The 5 biggest causes of stress at Christmas
It’s no surprise that Christmas is a stressful time of year and with the pressure on to find the perfect present, the crowds and queues don’t help either.
What is surprising, however, is that rather than all the logistical mayhem causing us the most stress at Christmas, it is the noise of busy streets and queues that has been recognised as the biggest cause of stress instead. Followed closely by:
- Finding the perfect present for a loved one (25.6%)
- Getting everything ready on time (23.1%)
- Spending long periods of time with in-laws (11.9%)
- Getting all the ingredients for your Christmas dinner (10.9%)

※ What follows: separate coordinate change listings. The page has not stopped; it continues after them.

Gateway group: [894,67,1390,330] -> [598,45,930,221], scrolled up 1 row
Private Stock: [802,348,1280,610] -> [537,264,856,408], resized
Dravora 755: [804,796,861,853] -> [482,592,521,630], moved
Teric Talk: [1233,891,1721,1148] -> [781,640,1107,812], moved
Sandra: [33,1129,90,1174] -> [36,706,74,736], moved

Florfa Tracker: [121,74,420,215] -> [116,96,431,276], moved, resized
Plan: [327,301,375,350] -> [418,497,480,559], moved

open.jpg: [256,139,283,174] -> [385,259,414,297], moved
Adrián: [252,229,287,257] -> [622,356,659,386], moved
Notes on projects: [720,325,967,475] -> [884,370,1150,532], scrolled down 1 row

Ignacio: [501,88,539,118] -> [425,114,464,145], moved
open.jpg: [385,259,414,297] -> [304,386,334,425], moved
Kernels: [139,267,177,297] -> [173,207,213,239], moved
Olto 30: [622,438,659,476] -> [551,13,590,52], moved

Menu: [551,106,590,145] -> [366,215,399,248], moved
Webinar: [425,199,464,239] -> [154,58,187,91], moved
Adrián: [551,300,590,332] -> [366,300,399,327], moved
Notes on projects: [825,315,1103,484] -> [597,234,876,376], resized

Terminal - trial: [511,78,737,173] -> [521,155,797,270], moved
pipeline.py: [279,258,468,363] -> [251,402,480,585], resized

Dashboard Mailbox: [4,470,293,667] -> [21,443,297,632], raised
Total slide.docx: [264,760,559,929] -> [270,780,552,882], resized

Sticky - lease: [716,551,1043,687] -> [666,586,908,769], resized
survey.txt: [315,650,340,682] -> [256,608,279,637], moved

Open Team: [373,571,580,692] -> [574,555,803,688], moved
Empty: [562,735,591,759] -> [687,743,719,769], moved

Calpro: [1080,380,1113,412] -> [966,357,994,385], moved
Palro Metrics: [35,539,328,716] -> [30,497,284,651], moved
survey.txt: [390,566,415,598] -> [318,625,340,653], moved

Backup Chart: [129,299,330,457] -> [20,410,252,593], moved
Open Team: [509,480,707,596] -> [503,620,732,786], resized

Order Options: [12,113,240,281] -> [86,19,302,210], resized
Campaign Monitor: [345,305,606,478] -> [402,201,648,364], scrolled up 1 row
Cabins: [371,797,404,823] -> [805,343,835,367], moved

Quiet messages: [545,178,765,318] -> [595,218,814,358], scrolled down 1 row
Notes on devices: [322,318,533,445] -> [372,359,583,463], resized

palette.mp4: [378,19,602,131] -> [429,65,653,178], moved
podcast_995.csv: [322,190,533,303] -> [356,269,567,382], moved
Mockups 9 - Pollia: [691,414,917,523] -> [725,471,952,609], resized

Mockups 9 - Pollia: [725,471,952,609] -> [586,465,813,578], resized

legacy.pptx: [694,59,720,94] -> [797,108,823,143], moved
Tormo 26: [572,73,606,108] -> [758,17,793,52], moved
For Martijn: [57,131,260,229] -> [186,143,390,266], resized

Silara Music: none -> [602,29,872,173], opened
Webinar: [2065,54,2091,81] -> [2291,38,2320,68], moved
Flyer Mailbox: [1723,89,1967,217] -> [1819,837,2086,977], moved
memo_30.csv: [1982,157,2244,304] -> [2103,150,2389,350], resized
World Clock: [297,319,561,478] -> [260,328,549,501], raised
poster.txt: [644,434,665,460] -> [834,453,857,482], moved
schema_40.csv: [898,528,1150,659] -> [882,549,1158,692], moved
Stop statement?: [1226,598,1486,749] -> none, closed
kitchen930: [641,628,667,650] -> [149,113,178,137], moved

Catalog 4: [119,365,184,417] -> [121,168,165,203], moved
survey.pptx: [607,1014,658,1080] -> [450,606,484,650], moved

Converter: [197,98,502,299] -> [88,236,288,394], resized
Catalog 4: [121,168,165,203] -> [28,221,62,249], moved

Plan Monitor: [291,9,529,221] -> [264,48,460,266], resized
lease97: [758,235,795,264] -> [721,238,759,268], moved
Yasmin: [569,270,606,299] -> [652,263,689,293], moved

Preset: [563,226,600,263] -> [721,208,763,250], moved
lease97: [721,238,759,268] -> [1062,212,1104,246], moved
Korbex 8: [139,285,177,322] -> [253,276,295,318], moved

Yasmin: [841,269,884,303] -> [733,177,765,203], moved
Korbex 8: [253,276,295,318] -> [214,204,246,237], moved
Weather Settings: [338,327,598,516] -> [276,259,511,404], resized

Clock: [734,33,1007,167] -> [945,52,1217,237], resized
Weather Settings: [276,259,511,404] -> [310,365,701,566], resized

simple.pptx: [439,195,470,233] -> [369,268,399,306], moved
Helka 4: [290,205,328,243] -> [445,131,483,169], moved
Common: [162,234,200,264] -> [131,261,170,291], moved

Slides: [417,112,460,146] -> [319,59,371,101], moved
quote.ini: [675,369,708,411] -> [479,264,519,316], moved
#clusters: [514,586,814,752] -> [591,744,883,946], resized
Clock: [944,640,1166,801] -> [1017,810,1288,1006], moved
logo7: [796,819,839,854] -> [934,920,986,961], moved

While the sheer noise of Christmas shopping causes a 16% drop in our emotional wellbeing, the good news is that taking regular breaks and listening to calming music while Christmas shopping can increase happiness by as much as 17%.
Patrick Fagan, behavioural science expert at Goldsmiths University, said, “We frequently worry about our stress levels in the chaos of the lead-up to Christmas, however, the research has proven that actually, the noise of festive shopping is having a strong impact on our overall feelings of happiness and short-term wellbeing.
“As a nation, a staggering 88% don’t wear headphones when out shopping; however, wearing such tech appears to increase happiness and feelings of wellbeing and can provide a simple solution during this stressful time.”
Fagan recommends a few simple measures that can be taken to negate the impact of Christmas noise:
TAKE REGULAR BREAKS
From a psychological point of view, the brain is like a muscle with limited energy, and bombarding it with too much information causes stress. Breaks allow our brains to recover from the over-stimulation of Christmas shopping.
THINK ABOUT NOISE
The study found that listening to relaxing music, combined with the noise-cancelling capabilities of headphones such as Sony’s WH-1000XM3, remedied feelings of negativity and increased levels of happiness by as much as 17%. Psychological research has also shown that music affects thoughts and feelings so use this insight to manage your mood during your Christmas shopping.
Make sure you’ve left yourself enough time. We know from peer-reviewed studies that time pressure increases cognitive effort and therefore stress; giving yourself plenty of time gives your brain the room to do what it needs.